Dalam pelatihan kali ini, para ibu rumah tangga diajari untuk membuat makanan
cepat saji bebas micin. Pelatihan dibagi menjadi tiga sesi diawali dengan
pemaparan materi tentang penggunaan monosodium glutamat dilanjutkan dengan
pembuatan nugget dan bakso ayam.
Pelatihan terbagi menjadi dua sesi, pelatihan membuat nugget ayam yang
dipandu M. Gandul Atik Yuliani, M.Kes., drh., sedangkan pelatihan membuat
bakso ayam dipandu oleh Dr. Nove Hidajati, M.kes., drh.
“Ibu-ibu dapat langsung menggoreng nugget yang telah dilapisi tepung panir.
Namun, dapat pula dicetak sesuai selera menggunakan cetakan kue,” jelas
Gandul saat memandu pelatihan membuat nugget.
Selepas penggorengan, Ibu-ibu yang hadir mencicipi nugget yang dibuat secara
bersama-sama tersebut. Sebagian mengaku rasanya tak kalah enak dengan merk
yang dijual di pasaran, meskipun pembuatannya tidak menggunakan MSG atau
micin.
Hal tersebut senada dengan pelatihan membuat bakso ayam, Nove pun menjelaskan
secara gamblang bahan yang diperlukan beserta proses pembuatan bakso ayam.

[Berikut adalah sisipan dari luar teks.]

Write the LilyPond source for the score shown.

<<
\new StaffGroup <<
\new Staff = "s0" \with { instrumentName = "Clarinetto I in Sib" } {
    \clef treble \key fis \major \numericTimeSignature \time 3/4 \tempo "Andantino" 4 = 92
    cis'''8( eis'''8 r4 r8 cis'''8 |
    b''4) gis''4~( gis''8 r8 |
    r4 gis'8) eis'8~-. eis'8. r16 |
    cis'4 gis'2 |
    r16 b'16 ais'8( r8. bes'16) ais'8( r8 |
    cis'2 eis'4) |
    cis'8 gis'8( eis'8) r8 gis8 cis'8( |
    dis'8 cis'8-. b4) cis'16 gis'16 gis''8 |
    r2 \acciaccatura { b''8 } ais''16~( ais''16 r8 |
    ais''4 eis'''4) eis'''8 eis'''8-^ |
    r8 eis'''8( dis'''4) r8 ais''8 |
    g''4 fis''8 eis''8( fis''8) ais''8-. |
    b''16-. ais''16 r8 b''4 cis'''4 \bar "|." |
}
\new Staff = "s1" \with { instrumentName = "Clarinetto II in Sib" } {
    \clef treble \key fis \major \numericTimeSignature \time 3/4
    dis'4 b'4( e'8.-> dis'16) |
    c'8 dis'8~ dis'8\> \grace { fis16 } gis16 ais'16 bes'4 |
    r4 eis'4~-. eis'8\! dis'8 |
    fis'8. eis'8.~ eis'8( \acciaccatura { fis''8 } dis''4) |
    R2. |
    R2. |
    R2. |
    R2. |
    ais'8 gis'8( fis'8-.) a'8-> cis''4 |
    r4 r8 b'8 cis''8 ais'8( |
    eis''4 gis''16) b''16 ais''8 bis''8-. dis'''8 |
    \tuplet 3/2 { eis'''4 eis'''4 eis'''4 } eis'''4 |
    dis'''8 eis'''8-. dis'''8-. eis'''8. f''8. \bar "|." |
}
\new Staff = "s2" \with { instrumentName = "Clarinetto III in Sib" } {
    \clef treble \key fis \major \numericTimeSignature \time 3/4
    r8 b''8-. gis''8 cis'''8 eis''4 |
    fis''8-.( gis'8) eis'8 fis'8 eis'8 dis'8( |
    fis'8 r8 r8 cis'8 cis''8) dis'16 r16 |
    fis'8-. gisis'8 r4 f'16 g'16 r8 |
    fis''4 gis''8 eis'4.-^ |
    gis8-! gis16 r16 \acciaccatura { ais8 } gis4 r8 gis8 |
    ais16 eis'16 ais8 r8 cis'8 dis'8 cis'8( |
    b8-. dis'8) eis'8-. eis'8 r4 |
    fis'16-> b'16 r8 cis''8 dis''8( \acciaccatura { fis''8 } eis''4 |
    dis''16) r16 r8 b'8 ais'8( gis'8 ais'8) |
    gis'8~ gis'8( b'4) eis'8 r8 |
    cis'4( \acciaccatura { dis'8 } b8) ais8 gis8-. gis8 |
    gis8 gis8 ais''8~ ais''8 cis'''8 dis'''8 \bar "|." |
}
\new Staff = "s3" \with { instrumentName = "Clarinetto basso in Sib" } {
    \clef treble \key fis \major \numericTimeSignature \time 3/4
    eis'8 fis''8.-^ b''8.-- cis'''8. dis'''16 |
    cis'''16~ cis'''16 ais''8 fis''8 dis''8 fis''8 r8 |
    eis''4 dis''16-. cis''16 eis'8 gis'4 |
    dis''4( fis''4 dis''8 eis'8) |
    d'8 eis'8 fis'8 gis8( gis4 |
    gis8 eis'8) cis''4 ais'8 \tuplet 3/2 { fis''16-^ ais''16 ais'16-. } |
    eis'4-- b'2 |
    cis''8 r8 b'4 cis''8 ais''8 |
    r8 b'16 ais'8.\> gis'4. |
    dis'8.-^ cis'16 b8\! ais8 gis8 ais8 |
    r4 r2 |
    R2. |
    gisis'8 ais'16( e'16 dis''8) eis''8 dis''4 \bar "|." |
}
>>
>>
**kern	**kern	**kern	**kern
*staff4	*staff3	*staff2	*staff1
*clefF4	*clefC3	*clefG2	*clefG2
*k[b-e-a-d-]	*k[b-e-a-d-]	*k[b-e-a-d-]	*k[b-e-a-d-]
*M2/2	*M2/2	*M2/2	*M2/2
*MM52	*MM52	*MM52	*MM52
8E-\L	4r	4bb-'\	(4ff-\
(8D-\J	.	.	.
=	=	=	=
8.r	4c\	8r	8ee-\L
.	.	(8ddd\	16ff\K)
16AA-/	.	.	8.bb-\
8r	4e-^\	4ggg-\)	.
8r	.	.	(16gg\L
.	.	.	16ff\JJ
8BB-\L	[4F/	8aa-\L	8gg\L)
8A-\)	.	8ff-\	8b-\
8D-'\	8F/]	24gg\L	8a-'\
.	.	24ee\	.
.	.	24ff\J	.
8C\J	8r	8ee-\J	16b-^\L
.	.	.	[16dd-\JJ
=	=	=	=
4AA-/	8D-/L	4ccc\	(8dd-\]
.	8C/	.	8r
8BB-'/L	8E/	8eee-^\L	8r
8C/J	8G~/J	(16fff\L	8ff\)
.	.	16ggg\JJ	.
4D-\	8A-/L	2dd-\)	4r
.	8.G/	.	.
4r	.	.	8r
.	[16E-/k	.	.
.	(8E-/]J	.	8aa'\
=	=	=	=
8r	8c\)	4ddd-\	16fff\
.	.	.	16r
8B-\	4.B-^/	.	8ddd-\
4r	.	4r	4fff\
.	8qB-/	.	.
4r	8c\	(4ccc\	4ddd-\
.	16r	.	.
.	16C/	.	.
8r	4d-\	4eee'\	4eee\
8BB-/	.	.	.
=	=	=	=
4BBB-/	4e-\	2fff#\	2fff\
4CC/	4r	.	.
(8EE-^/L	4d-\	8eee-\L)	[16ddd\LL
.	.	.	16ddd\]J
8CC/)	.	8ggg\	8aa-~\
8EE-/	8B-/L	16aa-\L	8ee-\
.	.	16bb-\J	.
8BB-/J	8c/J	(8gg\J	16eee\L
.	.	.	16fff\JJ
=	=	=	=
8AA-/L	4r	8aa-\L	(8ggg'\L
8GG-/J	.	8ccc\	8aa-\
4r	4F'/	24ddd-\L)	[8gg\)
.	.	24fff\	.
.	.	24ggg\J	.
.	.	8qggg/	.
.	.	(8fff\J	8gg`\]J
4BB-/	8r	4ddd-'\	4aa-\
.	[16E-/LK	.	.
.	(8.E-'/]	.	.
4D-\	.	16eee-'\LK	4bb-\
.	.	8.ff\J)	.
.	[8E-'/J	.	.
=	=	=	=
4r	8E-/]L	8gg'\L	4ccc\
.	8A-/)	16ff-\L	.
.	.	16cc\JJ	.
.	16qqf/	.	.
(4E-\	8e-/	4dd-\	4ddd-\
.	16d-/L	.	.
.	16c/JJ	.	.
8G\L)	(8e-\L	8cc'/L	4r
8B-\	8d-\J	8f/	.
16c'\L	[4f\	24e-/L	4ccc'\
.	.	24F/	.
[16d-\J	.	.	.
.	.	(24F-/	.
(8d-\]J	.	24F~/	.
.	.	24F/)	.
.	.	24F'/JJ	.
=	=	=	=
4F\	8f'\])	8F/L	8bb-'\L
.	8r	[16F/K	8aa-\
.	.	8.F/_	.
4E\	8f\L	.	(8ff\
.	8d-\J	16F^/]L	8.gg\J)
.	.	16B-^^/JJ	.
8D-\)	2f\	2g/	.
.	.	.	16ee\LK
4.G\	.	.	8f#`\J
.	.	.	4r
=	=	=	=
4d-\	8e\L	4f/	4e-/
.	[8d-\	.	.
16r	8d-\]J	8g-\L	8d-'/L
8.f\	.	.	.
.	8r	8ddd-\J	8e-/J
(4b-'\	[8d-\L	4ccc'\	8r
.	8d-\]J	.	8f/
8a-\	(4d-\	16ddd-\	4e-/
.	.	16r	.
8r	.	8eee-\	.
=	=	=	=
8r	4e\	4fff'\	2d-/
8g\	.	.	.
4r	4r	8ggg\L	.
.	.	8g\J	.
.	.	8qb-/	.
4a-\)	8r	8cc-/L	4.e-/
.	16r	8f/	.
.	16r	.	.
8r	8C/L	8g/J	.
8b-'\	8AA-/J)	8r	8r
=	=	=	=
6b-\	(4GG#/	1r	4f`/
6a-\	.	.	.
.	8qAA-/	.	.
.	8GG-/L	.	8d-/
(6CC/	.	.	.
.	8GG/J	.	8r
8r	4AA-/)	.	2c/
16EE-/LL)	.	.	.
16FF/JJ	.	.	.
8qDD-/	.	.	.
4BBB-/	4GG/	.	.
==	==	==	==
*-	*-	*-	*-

“Untuk membuat bakso ayam bahan yang diperlukan ayam giling, garam, bawang
putih, merica bubuk, tepung sagu, dan putih telur. Dan takarannya disesuaikan
setiap porsi,” jelas dosen yang kerap disapa Nove tersebut.
Terlepas dari pembuatan produk cepat saji, juga dipaparkan analisis usaha.
Harapannya, ibu-ibu yang hadir tidak hanya memproduksi untuk konsumsi rumah
tangga, melainkan dapat dikomersilkan untuk menambah penghasilan.
“Kegiatan seperti ini ternyata menambah pengetahuan. Saya jadi tertarik
mencobanya di rumah,” kata Diah, salah satu warga yang hadir.